Starting from spring 2020, professional athletes from non-EU countries will be able to get permanent residence in Germany through easier procedures than now, as the government will be introducing a new visa category dedicated to esports.
The German Esports Federation (ESBD), an association of organized eSports in Germany founded in November 2017, has announced this week that the German Federal Government and the States have approved new changes in regulation relevant to the recently introduced Skilled Immigration Act, which will come into force by March 2020.
The President of the ESBD Hans Jagnow, has applauded the introduction of the esports visa, in a press release issued by the ESBD.
“The German esports visa will be a big advantage for events hosted in Germany. We are the first country to establish a dedicated visa category for esports. There are more international esports events expected to take place in Germany,” he said.

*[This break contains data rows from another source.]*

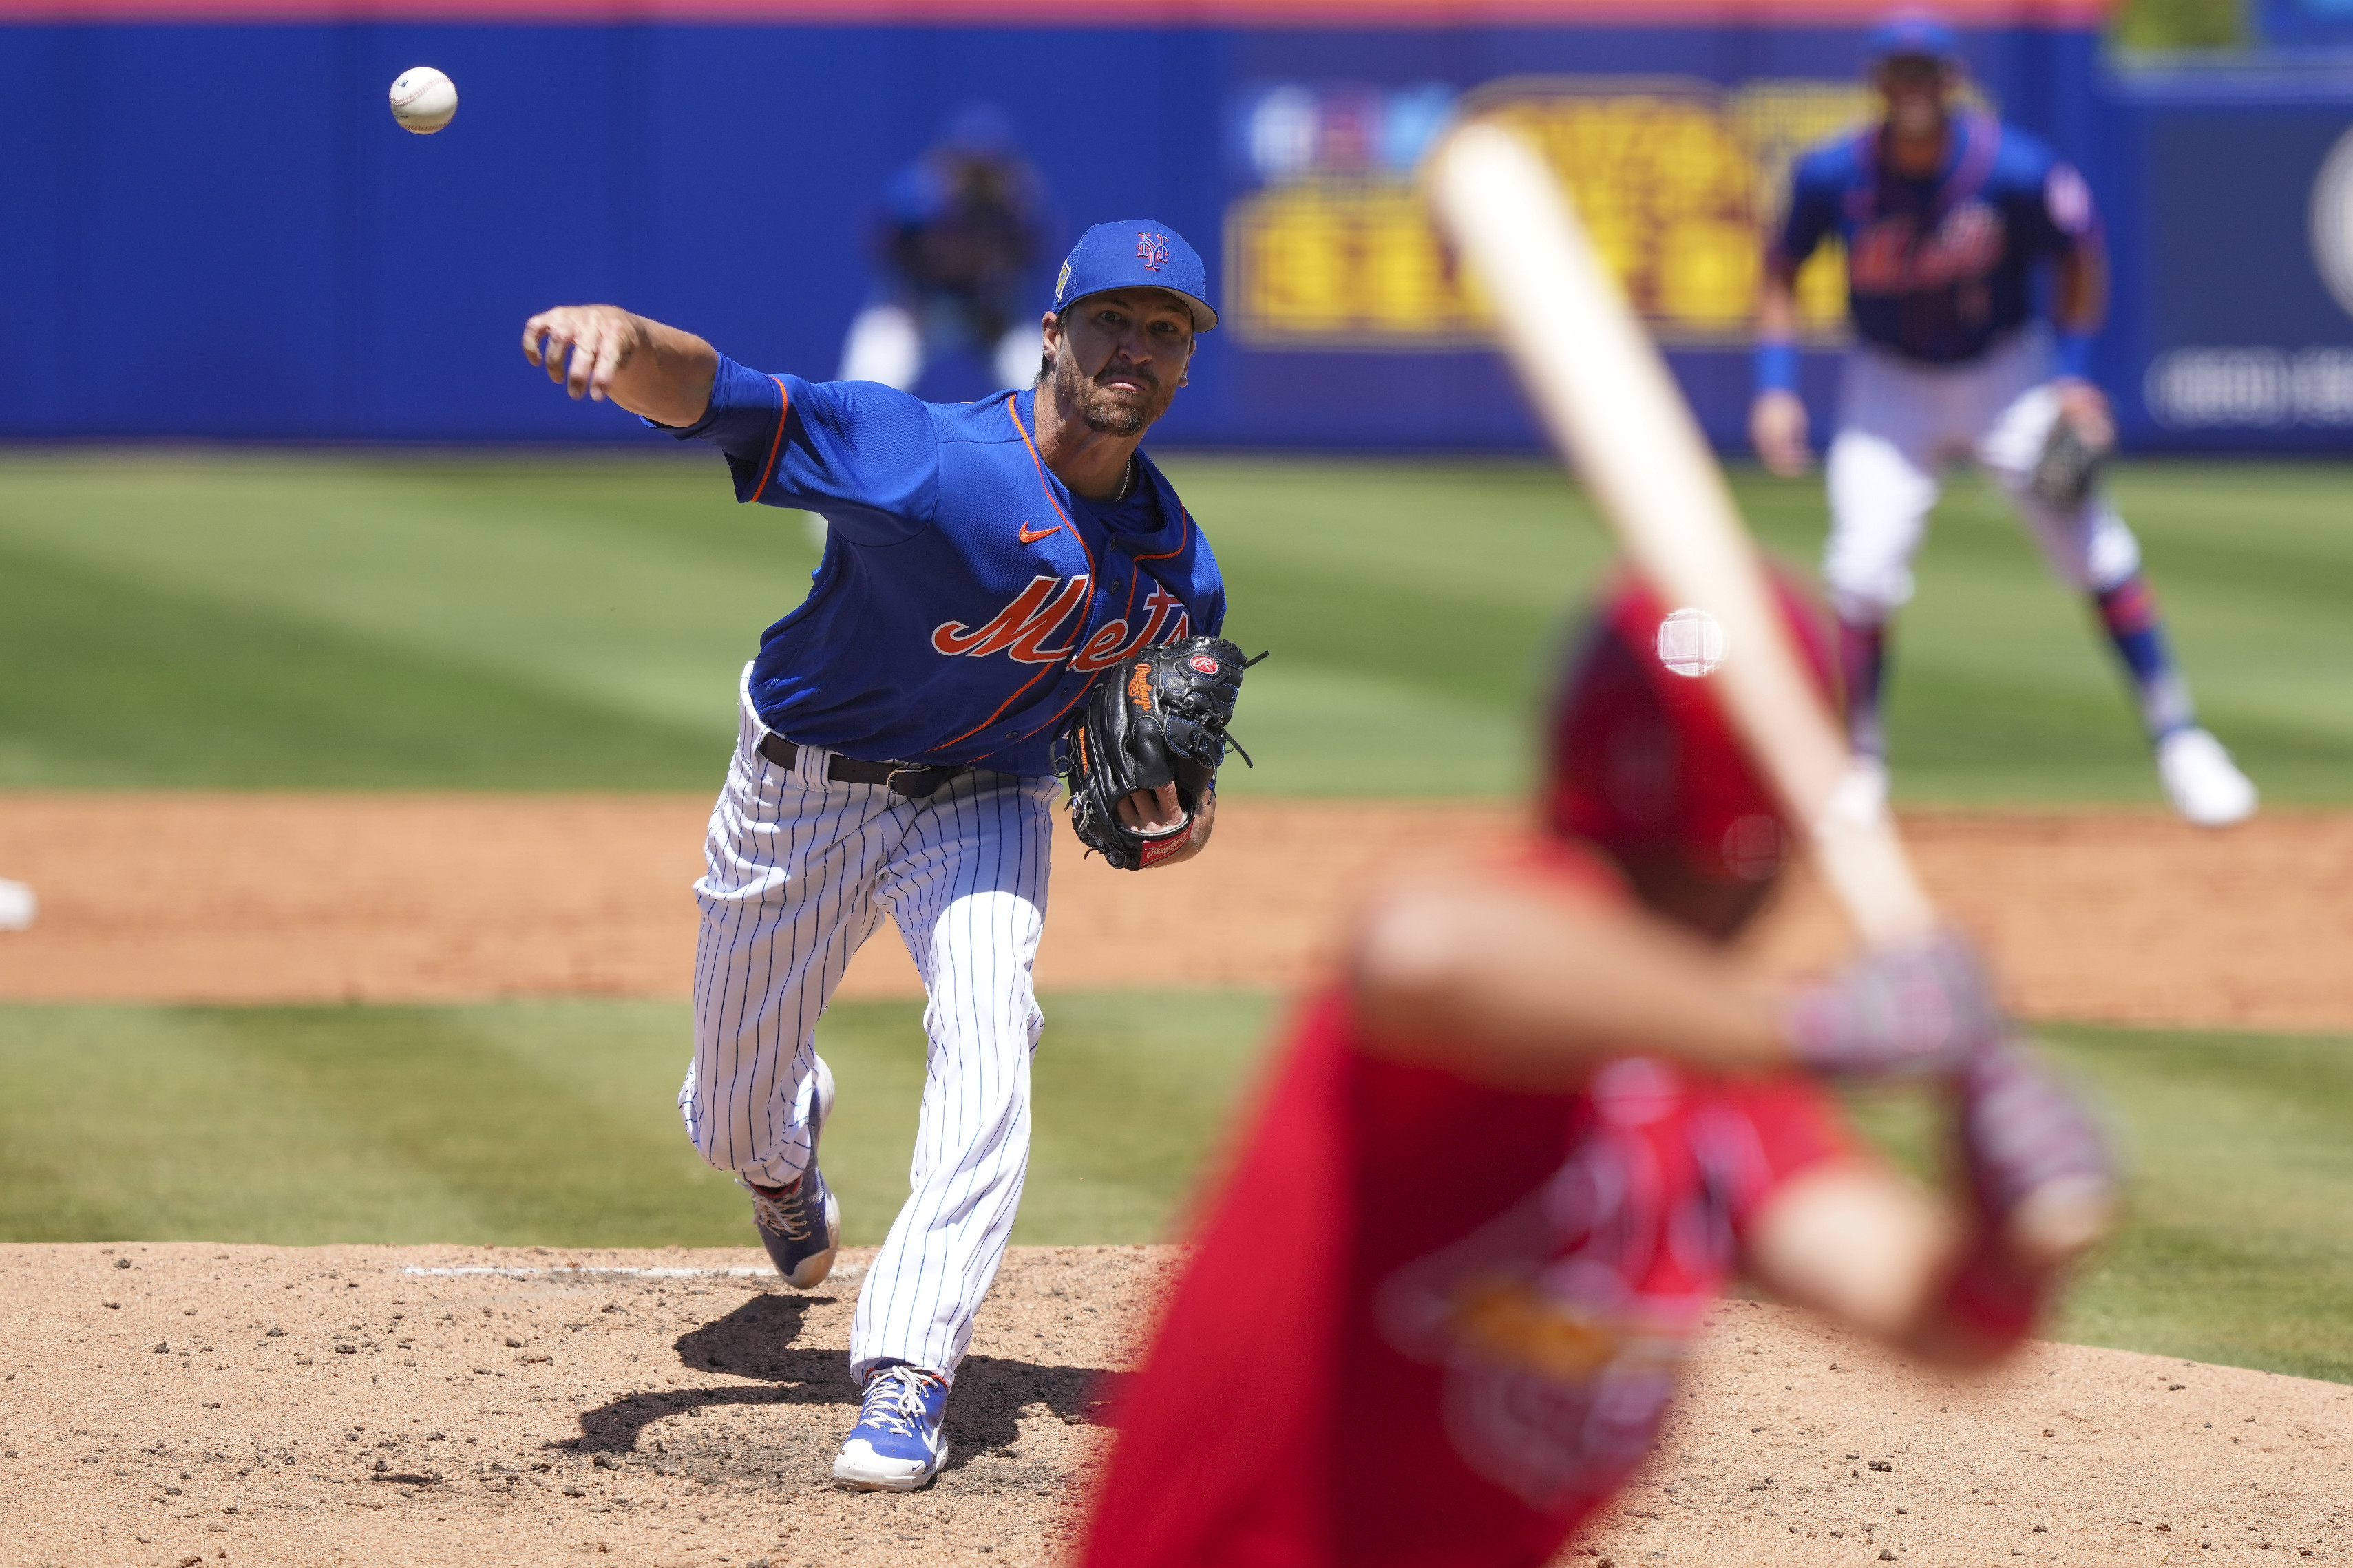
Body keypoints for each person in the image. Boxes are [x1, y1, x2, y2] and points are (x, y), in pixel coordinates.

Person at [1077, 576, 2115, 1567]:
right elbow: (1415, 947)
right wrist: (1807, 1025)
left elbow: (1927, 1316)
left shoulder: (1711, 1070)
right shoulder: (1517, 958)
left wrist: (2012, 1246)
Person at [520, 219, 1226, 1492]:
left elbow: (1162, 755)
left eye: (1166, 331)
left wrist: (1176, 807)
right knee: (730, 1112)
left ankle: (908, 1371)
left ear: (1183, 370)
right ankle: (783, 1160)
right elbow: (728, 397)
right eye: (1114, 319)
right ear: (1053, 333)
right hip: (799, 792)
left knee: (990, 1031)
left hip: (984, 802)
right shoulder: (932, 456)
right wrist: (623, 345)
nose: (1138, 345)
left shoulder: (1180, 573)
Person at [1750, 12, 2256, 827]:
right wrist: (1774, 386)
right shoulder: (1830, 173)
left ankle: (2181, 740)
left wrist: (2073, 381)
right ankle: (1860, 763)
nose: (1913, 87)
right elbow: (1779, 271)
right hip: (1889, 386)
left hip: (2003, 375)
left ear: (1952, 81)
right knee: (1862, 569)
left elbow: (2081, 254)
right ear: (1877, 83)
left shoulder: (2011, 170)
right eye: (1898, 72)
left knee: (2095, 548)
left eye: (1927, 71)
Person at [838, 103, 1059, 397]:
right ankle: (845, 434)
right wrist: (905, 293)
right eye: (971, 165)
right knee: (865, 385)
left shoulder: (1020, 208)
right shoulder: (917, 197)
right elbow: (882, 237)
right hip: (919, 306)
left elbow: (1034, 253)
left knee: (1041, 385)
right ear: (951, 161)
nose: (979, 178)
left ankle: (1054, 441)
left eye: (989, 167)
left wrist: (1002, 297)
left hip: (988, 314)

According to him, with the recent move towards making it easier for professional athletes from non-EU countries to come to Germany, the country will serve as a model for other nations. He suggests that when the time comes for other countries to introduce such visa, the requirements for esports professionals shall be harmonized internationally to permit easy access to tournaments and leagues for esports athletes worldwide.
“Our determined effort over the last two years finally paid off. Visa issues at esports events in Germany will be a story of the past. The explicit recognition by the German government is an important signal in the national and international discussion about esports,” Jagnow is quoted to have said.
According to ESBD, some of the main conditions for applicants to get an esports visa is meeting the minimum age of 16 years old, a certain salary and a confirmation of professional activity by the federation responsible for esports.
The German Law on Skilled Immigrants as a part of which the esports visa is being introduced, has been approved over a year ago by the cabinet of Chancellor Merkel, in a bid to lure skilled foreign workers to the country to fill job shortages that EU nationals cannot. The law will come into effect by March 2020.